Section D: Will ask you to provide owner information. An owner is defined as:
· A person with an aggregate ownership interest of twenty percent or more in the person applying for a license or a licensee, unless the interest is solely a security, lien, encumbrance.
· The CEO of a nonprofit or other entity.
· A member of a nonprofit’s board of directors.
· An individual who will be participating in the direction, control, or management of the commercial cannabis business, including:
o A partner of a commercial cannabis business organized as a partnership;
o A member of a limited liability company of a commercial cannabis
§ business organized as a limited-liability company;
o An officer or director of a commercial cannabis business organized as a corporation.
· Each owner must complete an Owner Submittal form and must electronically submit fingerprint images to the Department of Justice (DOJ). The applicant must use the live scan form provided by the Bureau. Live Scan locations can be found here.
Section E: Asks applicants to identify non-owners who have a financial interest in the business. A financial interest means an investment into a cannabis business, a loan provided to a cannabis business, or any other equity in a cannabis business but not qualified as an owner. The applicant must provide the following information for all non-owners with a financial interest: their name, date of birth, type of government issued identification form, and the identification number.
Section F: F is for “fictitious business name.” The applicant must provide a list of all fictitious business names they will operate under and the location of the businesses.
Section G: Your application fee will be determined by the number of events held, so you’ll be asked to provide that info.
Once you’re approved as an event organizer, you can get your event license:
Note that it costs $1,000 to apply for an event license. You can download the temporary application here. You’ll need to provide most of the same information required for the Event Organizer Application, with the exception of a few details. For example, you’ll need to provide event information. The applicant must provide the name, location and the dates of the event.
Events can’t be held anywhere:
Events must take place at a county fair or district agricultural association locations. According to the BCC, no cannabis temporary event license will be issued for more than 4 days—so no week-long Burning Man style cannabis events are permitted.
You must provide a temporary cannabis event diagram:
Applicants are required to provide a diagram of the physical layout of the event, which must clearly identify:
· Where the cannabis event will be taking place on the grounds of the event's location.
· All cannabis consumption areas.
· All areas where cannabis goods will be sold.
· The specific location of each cannabis licensee who will be participating in the event.

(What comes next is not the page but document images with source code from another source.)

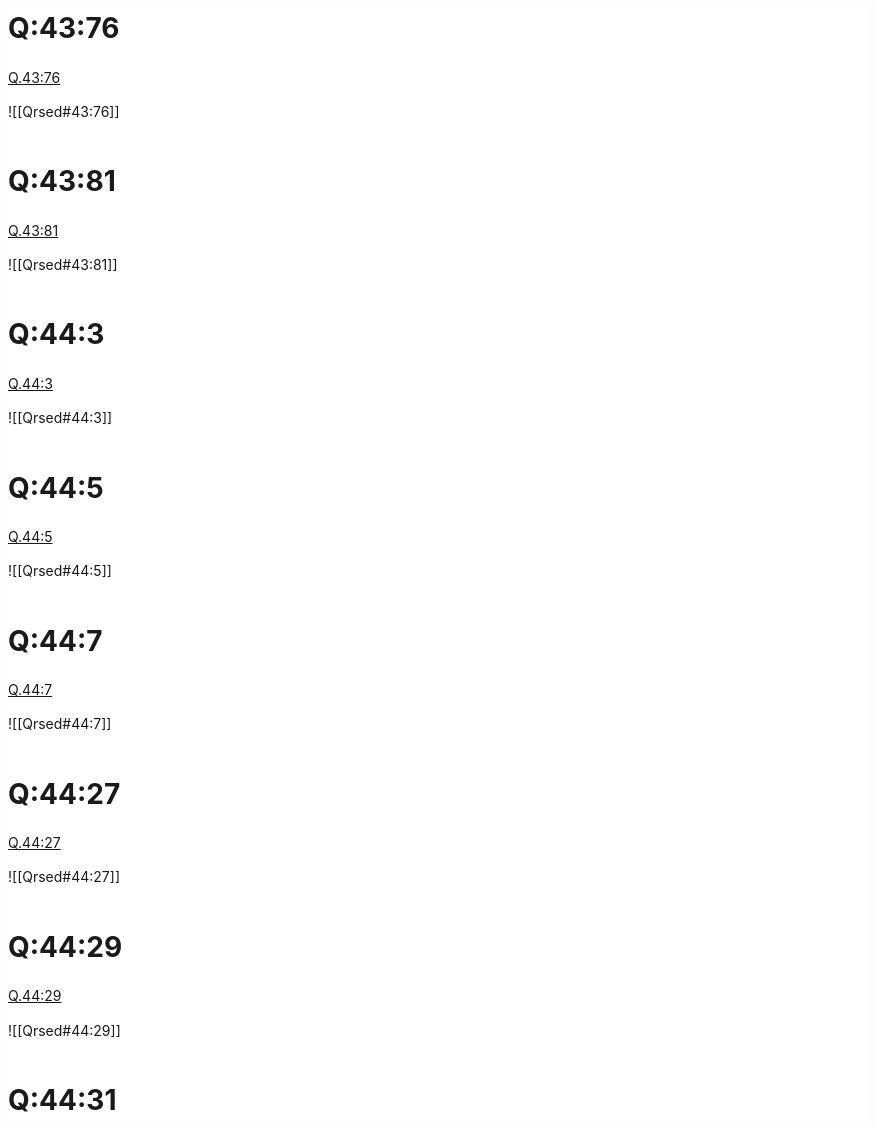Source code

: # Q:43:76

[Q.43:76](https://quran.com/43:76/tafsirs/ar-tafsir-al-tabari)

![[Qrsed#43:76]]

# Q:43:81

[Q.43:81](https://quran.com/43:81/tafsirs/ar-tafsir-al-tabari)

![[Qrsed#43:81]]

# Q:44:3

[Q.44:3](https://quran.com/44:3/tafsirs/ar-tafsir-al-tabari)

![[Qrsed#44:3]]

# Q:44:5

[Q.44:5](https://quran.com/44:5/tafsirs/ar-tafsir-al-tabari)

![[Qrsed#44:5]]

# Q:44:7

[Q.44:7](https://quran.com/44:7/tafsirs/ar-tafsir-al-tabari)

![[Qrsed#44:7]]

# Q:44:27

[Q.44:27](https://quran.com/44:27/tafsirs/ar-tafsir-al-tabari)

![[Qrsed#44:27]]

# Q:44:29

[Q.44:29](https://quran.com/44:29/tafsirs/ar-tafsir-al-tabari)

![[Qrsed#44:29]]

# Q:44:31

You must have the approval of local jurisdiction:
Applicants must provide proof that the city approves what of the event. The written approval must authorize the applicant to engage in onsite cannabis sales and onsite consumption by people ages 21 and older at the event.
You must provide a list of licensees:
A list of all licensees that will provide onsite sales of cannabis products at the event must be listed. You can find that form here. So, what this is saying is that no unlicensed vendors are allowed to participate in the event.
No alcohol or tobacco!:
Consumption of alcohol or tobacco is not allowed on the premises. If caught and the BCC gets wind, the event could be shut down for good and you could get your license revoked.